--- Assigned task ---
Would you give the listing again exactly, without its images?

┌──

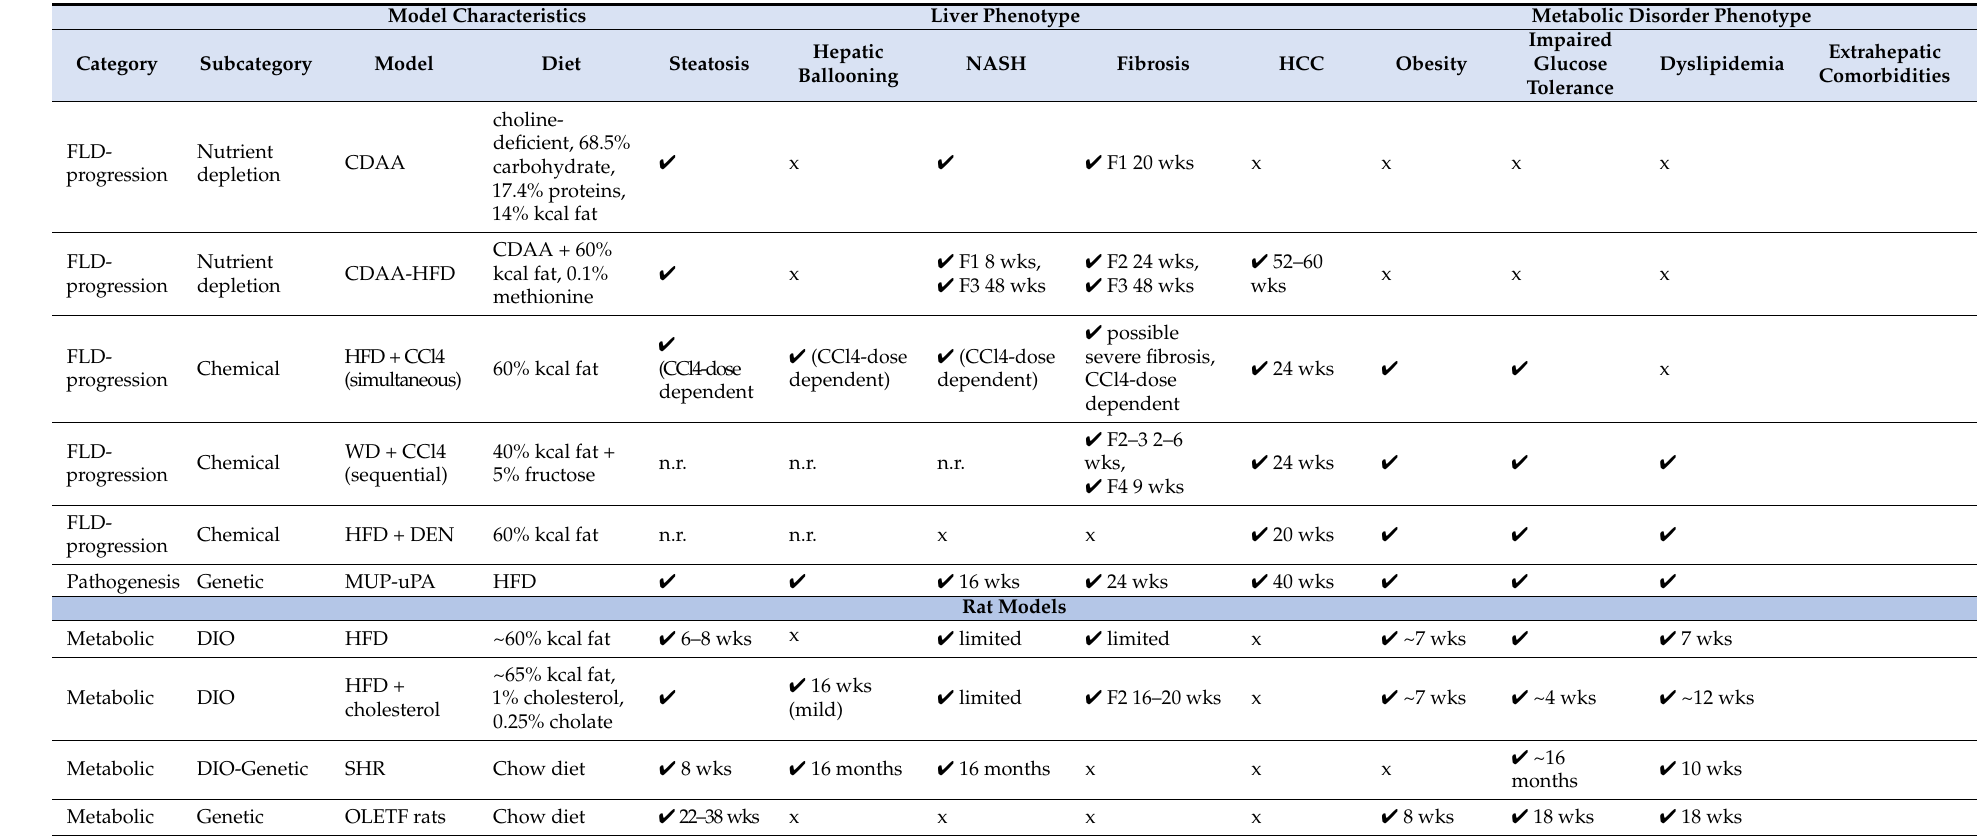
Table 1. Cont. Model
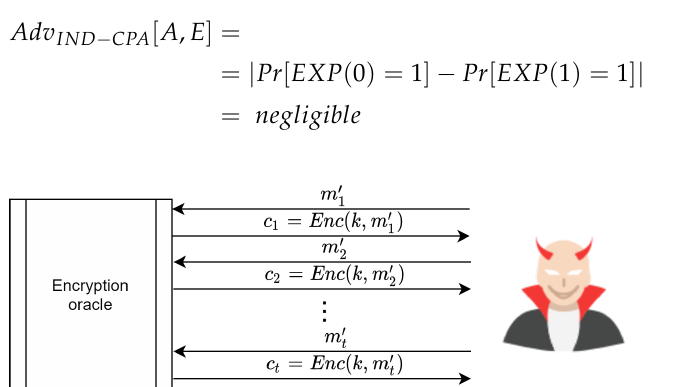
Figure 22. Adversary’s power to submit unlimited messages to encryption oracle in CPA.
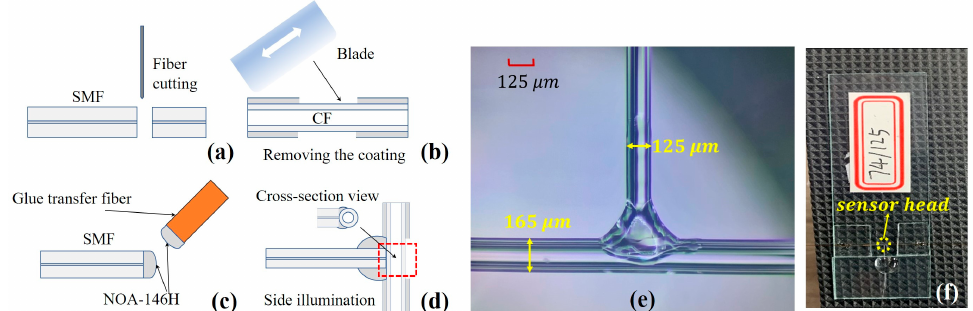
Figure 2. ( a – d ) Steps of the sensor fabrication process; ( e ) The microscope image of the fabricated sensor head; ( f ) The sensor fixed on the glass slide.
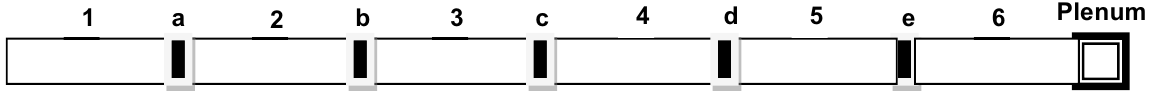
Fig. 1. Yankee Rowe fuel rod assumed discretization based on the literature data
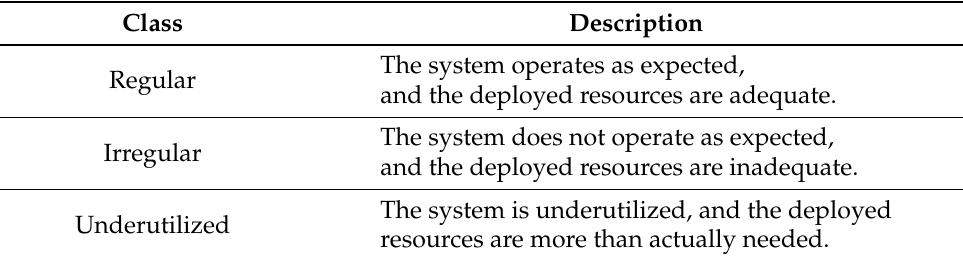
Table 1. Classification of operational states. Class Description The system operates as expected, Regular and the deployed resources are adequate. The system does not operate as expected, Irregular and the deployed resources are inadequate. The system is underutilized, and the deployed Underutilized resources are more than actually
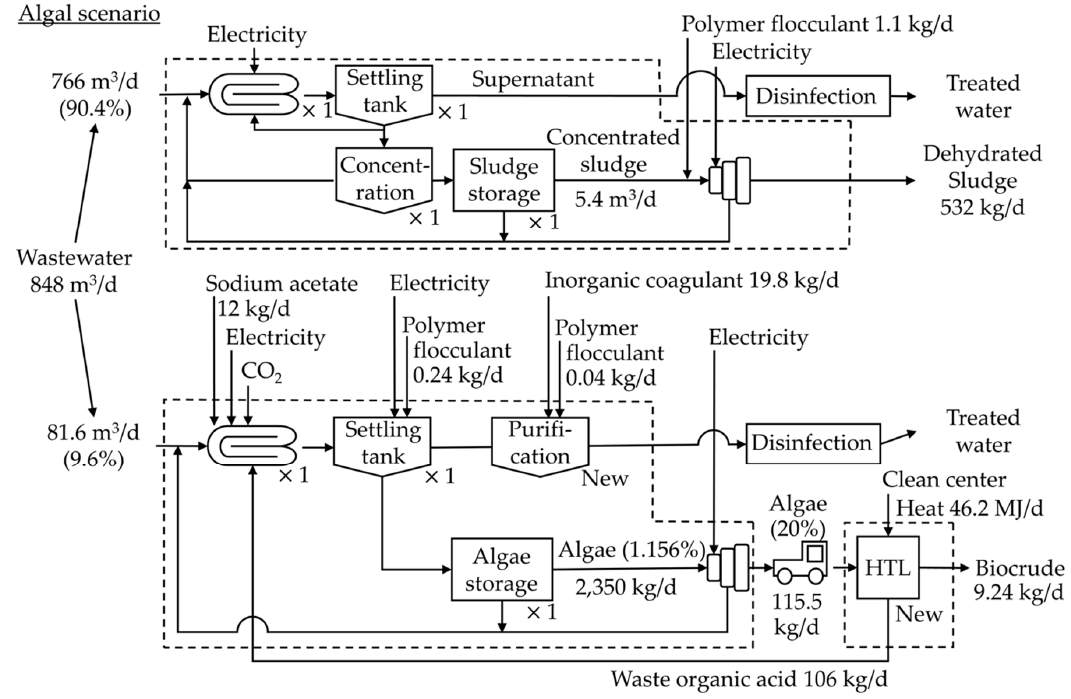
Figure 6. Introduction of the microalgae oil production system at Awano WWTP.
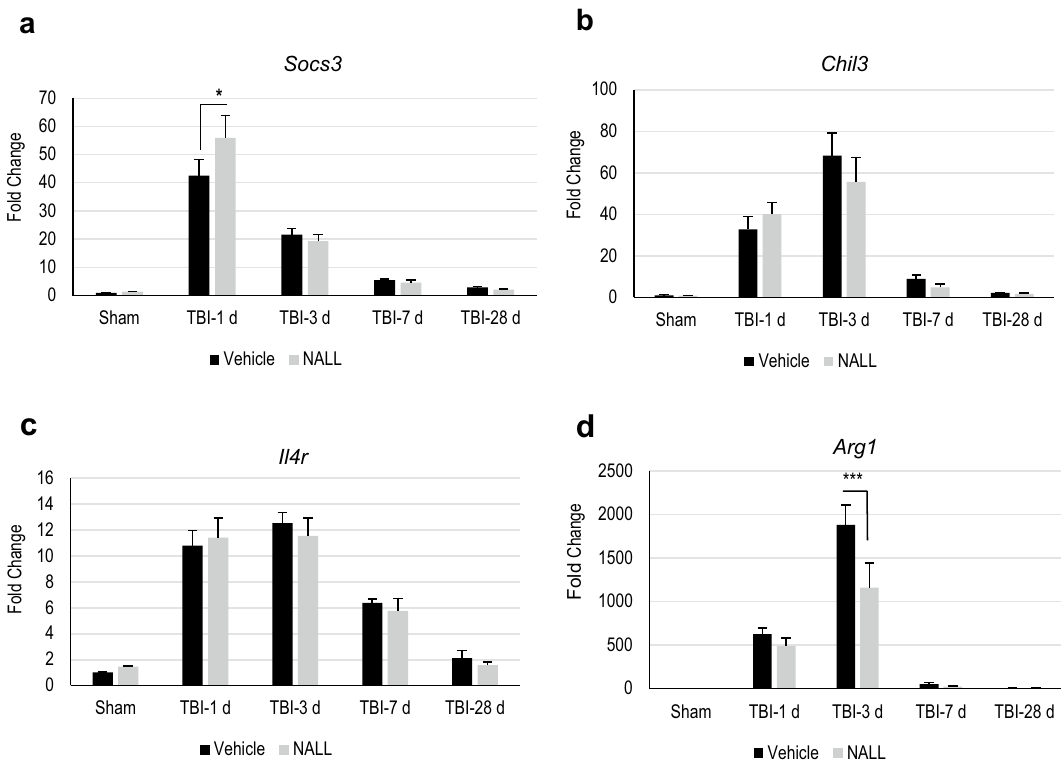
Figure 5. NALL alters the levels of anti-inflammatory markers in the injured mouse cortices. Relative mRNA levels of ( a ) SOCS3 ( Socs3 ), ( b ) YM-1 ( Chil3 ), ( c ) IL-4R ( Il4r ) and ( d ) Arginase ( Arg1 ) in the cortices of sham and TBI mice fed with NALL or vehicle. Data are presented as mean ± SEM. n = 5/group, ***p < 0.001, *p < 0.05 (Two-way ANOVA with Bonferroni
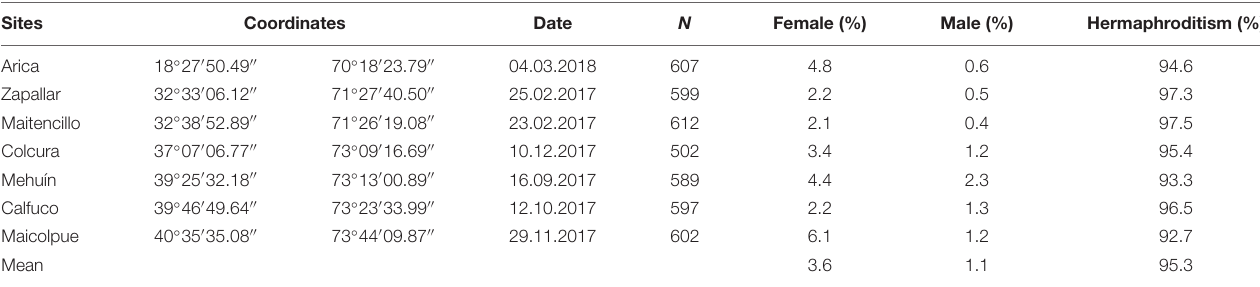
TABLE 1 | Site survey information in Chile, number of Semimytilus algosus specimens collected ( N ), date of collection, geographical coordinates of sites and percentage of males, females and hermaphrodites. Sites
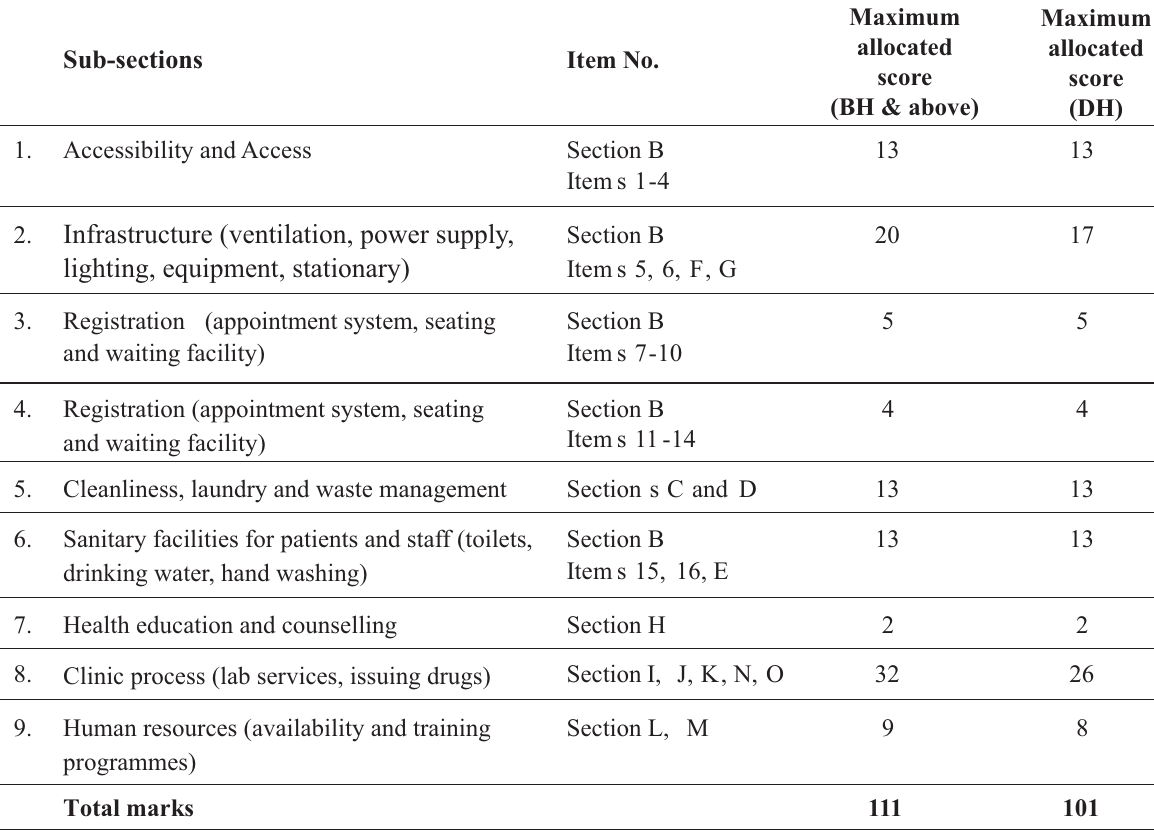
Table 1: Sub-sections and maximum allocated scores in assessment of health care service provision in the leprosy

└──

--- Written solution ---
Table 1. Cont. Model
Figure 22. Adversary’s power to submit unlimited messages to encryption oracle in CPA.
Figure 2. ( a – d ) Steps of the sensor fabrication process; ( e ) The microscope image of the fabricated sensor head; ( f ) The sensor fixed on the glass slide.
Fig. 1. Yankee Rowe fuel rod assumed discretization based on the literature data
Table 1. Classification of operational states. Class Description The system operates as expected, Regular and the deployed resources are adequate. The system does not operate as expected, Irregular and the deployed resources are inadequate. The system is underutilized, and the deployed Underutilized resources are more than actually
Figure 6. Introduction of the microalgae oil production system at Awano WWTP.
Figure 5. NALL alters the levels of anti-inflammatory markers in the injured mouse cortices. Relative mRNA levels of ( a ) SOCS3 ( Socs3 ), ( b ) YM-1 ( Chil3 ), ( c ) IL-4R ( Il4r ) and ( d ) Arginase ( Arg1 ) in the cortices of sham and TBI mice fed with NALL or vehicle. Data are presented as mean ± SEM. n = 5/group, ***p < 0.001, *p < 0.05 (Two-way ANOVA with Bonferroni
TABLE 1 | Site survey information in Chile, number of Semimytilus algosus specimens collected ( N ), date of collection, geographical coordinates of sites and percentage of males, females and hermaphrodites. Sites
Table 1: Sub-sections and maximum allocated scores in assessment of health care service provision in the leprosy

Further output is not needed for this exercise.